When World War I disrupted Europe’s monopolies in its Asian colonies, Japanese companies moved in with their textiles, bicycles and canned foods. Following Europe’s free-trading imperialists, Japan had invaded and occupied Taiwan and then Korea, turning them into protected markets for its small industries. In a further refinement, the Japanese state bribed and coerced manufacturing companies. It gave them subsidies to export more, which in turn helped the companies fund innovations and become internationally competitive.

World War II proved only a brief interruption in Japan’s policy of protection. Utterly devastated, Japan still managed to rid Asia of its European competitors.
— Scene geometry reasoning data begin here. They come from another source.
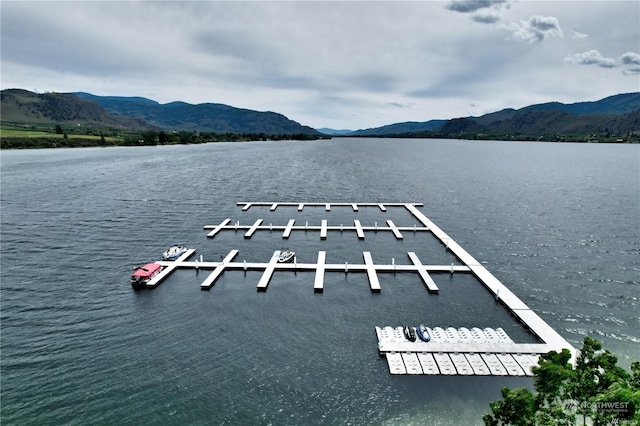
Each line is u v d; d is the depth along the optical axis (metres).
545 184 147.38
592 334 47.38
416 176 171.62
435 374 39.34
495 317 50.75
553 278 62.69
It was during the American occupation, as the historian John Dower notes, that Japan instituted what an economist described as the most “restrictive foreign-trade and foreign-exchange control system ever devised by a major free nation.”
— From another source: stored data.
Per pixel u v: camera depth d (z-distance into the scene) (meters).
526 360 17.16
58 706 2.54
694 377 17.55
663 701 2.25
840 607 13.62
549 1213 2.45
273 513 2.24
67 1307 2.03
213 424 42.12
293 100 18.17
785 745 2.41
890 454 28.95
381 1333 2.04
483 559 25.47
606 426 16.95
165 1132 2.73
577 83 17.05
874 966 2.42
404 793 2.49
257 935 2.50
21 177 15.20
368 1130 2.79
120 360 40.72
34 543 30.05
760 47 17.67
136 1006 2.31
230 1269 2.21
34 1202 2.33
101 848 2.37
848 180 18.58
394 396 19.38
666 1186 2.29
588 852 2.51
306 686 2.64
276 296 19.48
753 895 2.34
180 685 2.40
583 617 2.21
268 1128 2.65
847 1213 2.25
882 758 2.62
Given unlimited powers by their American occupiers to get the country going again, the bureaucrats of Japan’s Ministry of International Trade and Industry laid the foundations of a world-class manufacturing economy. Nationalism was a great stimulus. As Dower put it, “National pride — acute, wounded, wedded to a profound sense of vulnerability — lay behind the single-minded pursuit of economic growth that created a momentary superpower a mere quarter-century after humiliating defeat.” But Japan would have struggled had war not erupted on the Korean Peninsula in 1950 and made Japan the main source of American procurements. The path of Japan’s protectionist state was now set — the country’s prime minister, Shigeru Yoshida, would call the destructive Korean War a “gift of the gods.”
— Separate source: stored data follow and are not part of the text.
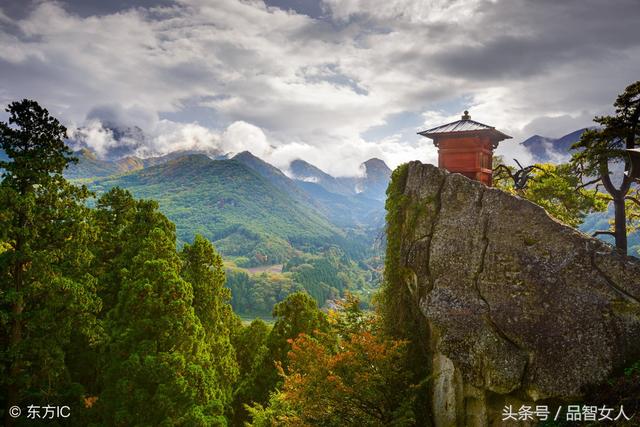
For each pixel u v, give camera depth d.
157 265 23.81
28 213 21.73
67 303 22.03
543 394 14.77
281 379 31.55
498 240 17.39
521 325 15.85
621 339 14.63
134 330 22.77
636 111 22.75
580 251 16.05
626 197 25.55
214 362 28.61
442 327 16.77
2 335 22.45
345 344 18.33
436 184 19.45
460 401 16.47
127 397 21.06
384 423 17.09
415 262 18.83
In the 1950s, Korea and Taiwan, both former Japanese colonies, inherited Japan’s institutions and protectionist practices. This was most striking in Korea, which was intensely poor in the early 1950s; its few industries were built by Japan during the 1930s. South Korea, too, found solutions for its problems in Friedrich List rather than Adam Smith. The country’s leader, Park Chung-hee, the military general who came to power in 1961, had worked for the Japanese colonialist regime. A fervent autodidact, Park was also deeply familiar with German theories of protectionism. (The economist Robert Wade reported coming across whole shelves of books by List in Seoul bookstores in the 1970s.) During his long years in power, Park nurtured South Korea’s chaebol business groups — Hyundai, Daewoo and Samsung — and boldly ventured into steel-making.

Because the United States saw Korea, Taiwan and Japan as a buffer against Communism, it helped promote such neomercantilist strategies — a mix of import substitution and export-oriented industrialization. American cold warriors also gave their strategic allies unhindered access to U.S. markets while tolerating the closure of their own to American investment. By the time the United States realized that its biggest Asian ward had grown too big, it was too late. Japan had taken many products invented in the United States (automobiles, consumer electronics) and manufactured them more cheaply and with superior quality. By the 1980s, Japan had supplanted the United States in aid and investments in East Asia. When the United States sought to limit Japanese exports, the Japanese responded by deepening their investment in Asia, moving factories and improving industrial skills and technology wherever they went.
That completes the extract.